═══ Records shown ═══

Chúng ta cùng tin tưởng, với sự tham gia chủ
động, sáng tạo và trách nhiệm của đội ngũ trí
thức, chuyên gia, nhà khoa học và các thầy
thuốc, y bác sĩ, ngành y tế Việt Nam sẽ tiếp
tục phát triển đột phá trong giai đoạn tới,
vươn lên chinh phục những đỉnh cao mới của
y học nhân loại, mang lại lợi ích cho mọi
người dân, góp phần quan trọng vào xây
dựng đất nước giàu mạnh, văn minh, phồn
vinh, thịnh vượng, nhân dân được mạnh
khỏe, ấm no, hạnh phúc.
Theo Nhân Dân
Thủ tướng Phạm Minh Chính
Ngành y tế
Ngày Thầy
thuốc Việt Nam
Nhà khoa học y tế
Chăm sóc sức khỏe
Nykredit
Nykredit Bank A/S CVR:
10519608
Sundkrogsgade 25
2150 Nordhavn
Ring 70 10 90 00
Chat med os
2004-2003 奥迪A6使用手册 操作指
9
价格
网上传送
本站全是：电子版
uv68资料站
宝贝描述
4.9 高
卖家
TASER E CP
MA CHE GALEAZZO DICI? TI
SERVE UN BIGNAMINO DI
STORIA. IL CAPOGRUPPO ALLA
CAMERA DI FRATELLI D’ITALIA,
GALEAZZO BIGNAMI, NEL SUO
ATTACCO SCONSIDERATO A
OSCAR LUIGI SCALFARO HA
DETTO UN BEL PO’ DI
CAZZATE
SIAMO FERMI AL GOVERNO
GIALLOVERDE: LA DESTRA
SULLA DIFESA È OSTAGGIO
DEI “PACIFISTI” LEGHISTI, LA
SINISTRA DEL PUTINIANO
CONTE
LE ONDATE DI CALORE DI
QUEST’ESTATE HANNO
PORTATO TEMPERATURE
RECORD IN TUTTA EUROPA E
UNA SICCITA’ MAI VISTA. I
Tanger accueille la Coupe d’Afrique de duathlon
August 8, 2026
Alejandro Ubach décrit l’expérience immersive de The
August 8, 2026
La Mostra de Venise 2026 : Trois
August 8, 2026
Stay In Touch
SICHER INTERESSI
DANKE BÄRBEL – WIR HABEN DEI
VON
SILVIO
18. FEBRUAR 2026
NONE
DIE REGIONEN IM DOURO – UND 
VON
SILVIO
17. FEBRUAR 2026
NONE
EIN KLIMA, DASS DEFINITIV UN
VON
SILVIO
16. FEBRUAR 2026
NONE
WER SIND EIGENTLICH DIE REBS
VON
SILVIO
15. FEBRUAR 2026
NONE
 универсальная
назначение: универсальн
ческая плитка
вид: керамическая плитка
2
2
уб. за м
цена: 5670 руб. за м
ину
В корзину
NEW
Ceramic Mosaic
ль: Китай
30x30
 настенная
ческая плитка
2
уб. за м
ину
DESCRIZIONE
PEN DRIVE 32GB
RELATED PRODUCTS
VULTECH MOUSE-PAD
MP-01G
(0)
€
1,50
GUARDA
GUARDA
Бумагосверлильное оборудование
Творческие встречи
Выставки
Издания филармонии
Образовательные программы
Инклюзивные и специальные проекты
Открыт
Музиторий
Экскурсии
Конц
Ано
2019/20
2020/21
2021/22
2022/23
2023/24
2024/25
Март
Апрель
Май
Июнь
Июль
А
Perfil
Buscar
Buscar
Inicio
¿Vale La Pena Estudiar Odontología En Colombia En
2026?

═══

» **Task description**
Your answer should be the lines of the records that include the word "mạnh".

» **Finished exercise**
dựng đất nước giàu mạnh, văn minh, phồn
vinh, thịnh vượng, nhân dân được mạnh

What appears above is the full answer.